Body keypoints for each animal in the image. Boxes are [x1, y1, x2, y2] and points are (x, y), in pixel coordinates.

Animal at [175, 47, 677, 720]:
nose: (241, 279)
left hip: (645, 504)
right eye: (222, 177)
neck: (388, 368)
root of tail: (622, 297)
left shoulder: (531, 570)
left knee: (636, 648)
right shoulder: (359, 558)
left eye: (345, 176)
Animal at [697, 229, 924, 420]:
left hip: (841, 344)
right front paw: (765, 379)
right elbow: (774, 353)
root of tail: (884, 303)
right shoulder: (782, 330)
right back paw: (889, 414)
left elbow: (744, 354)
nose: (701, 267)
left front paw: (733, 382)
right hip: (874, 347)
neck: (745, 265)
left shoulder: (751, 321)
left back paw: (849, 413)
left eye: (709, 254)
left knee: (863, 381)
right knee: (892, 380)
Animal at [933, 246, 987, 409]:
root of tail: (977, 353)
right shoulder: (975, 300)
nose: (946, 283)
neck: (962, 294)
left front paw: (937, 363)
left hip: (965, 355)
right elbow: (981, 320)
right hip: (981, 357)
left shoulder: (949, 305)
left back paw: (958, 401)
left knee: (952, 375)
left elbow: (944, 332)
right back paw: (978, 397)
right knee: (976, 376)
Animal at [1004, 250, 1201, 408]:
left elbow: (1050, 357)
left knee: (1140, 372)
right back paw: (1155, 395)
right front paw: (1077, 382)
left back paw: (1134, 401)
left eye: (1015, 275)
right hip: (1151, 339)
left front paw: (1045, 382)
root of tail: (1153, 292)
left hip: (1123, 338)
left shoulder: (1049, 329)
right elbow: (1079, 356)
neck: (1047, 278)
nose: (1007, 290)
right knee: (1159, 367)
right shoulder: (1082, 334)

= Task brief =
Extract all of the data above without altering anything.

= Your response =
Body keypoints for each animal in the image. Boxes are [x1, y1, x2, y2] and points are (x, y), in pixel coordinates.

Animal at [175, 47, 677, 720]:
nose: (241, 279)
left hip: (645, 504)
right eye: (222, 177)
neck: (388, 368)
root of tail: (622, 297)
left shoulder: (531, 570)
left knee: (636, 648)
right shoulder: (359, 558)
left eye: (345, 176)
Animal at [697, 229, 924, 420]:
left hip: (841, 344)
right front paw: (765, 379)
right elbow: (774, 353)
root of tail: (884, 303)
right shoulder: (782, 330)
right back paw: (889, 414)
left elbow: (744, 354)
nose: (701, 267)
left front paw: (733, 382)
right hip: (874, 347)
neck: (745, 265)
left shoulder: (751, 321)
left back paw: (849, 413)
left eye: (709, 254)
left knee: (863, 381)
right knee: (892, 380)
Animal at [933, 246, 987, 409]:
root of tail: (977, 353)
right shoulder: (975, 300)
nose: (946, 283)
neck: (962, 294)
left front paw: (937, 363)
left hip: (965, 355)
right elbow: (981, 320)
right hip: (981, 357)
left shoulder: (949, 305)
left back paw: (958, 401)
left knee: (952, 375)
left elbow: (944, 332)
right back paw: (978, 397)
right knee: (976, 376)
Animal at [1004, 250, 1201, 408]:
left elbow: (1050, 357)
left knee: (1140, 372)
right back paw: (1155, 395)
right front paw: (1077, 382)
left back paw: (1134, 401)
left eye: (1015, 275)
right hip: (1151, 339)
left front paw: (1045, 382)
root of tail: (1153, 292)
left hip: (1123, 338)
left shoulder: (1049, 329)
right elbow: (1079, 356)
neck: (1047, 278)
nose: (1007, 290)
right knee: (1159, 367)
right shoulder: (1082, 334)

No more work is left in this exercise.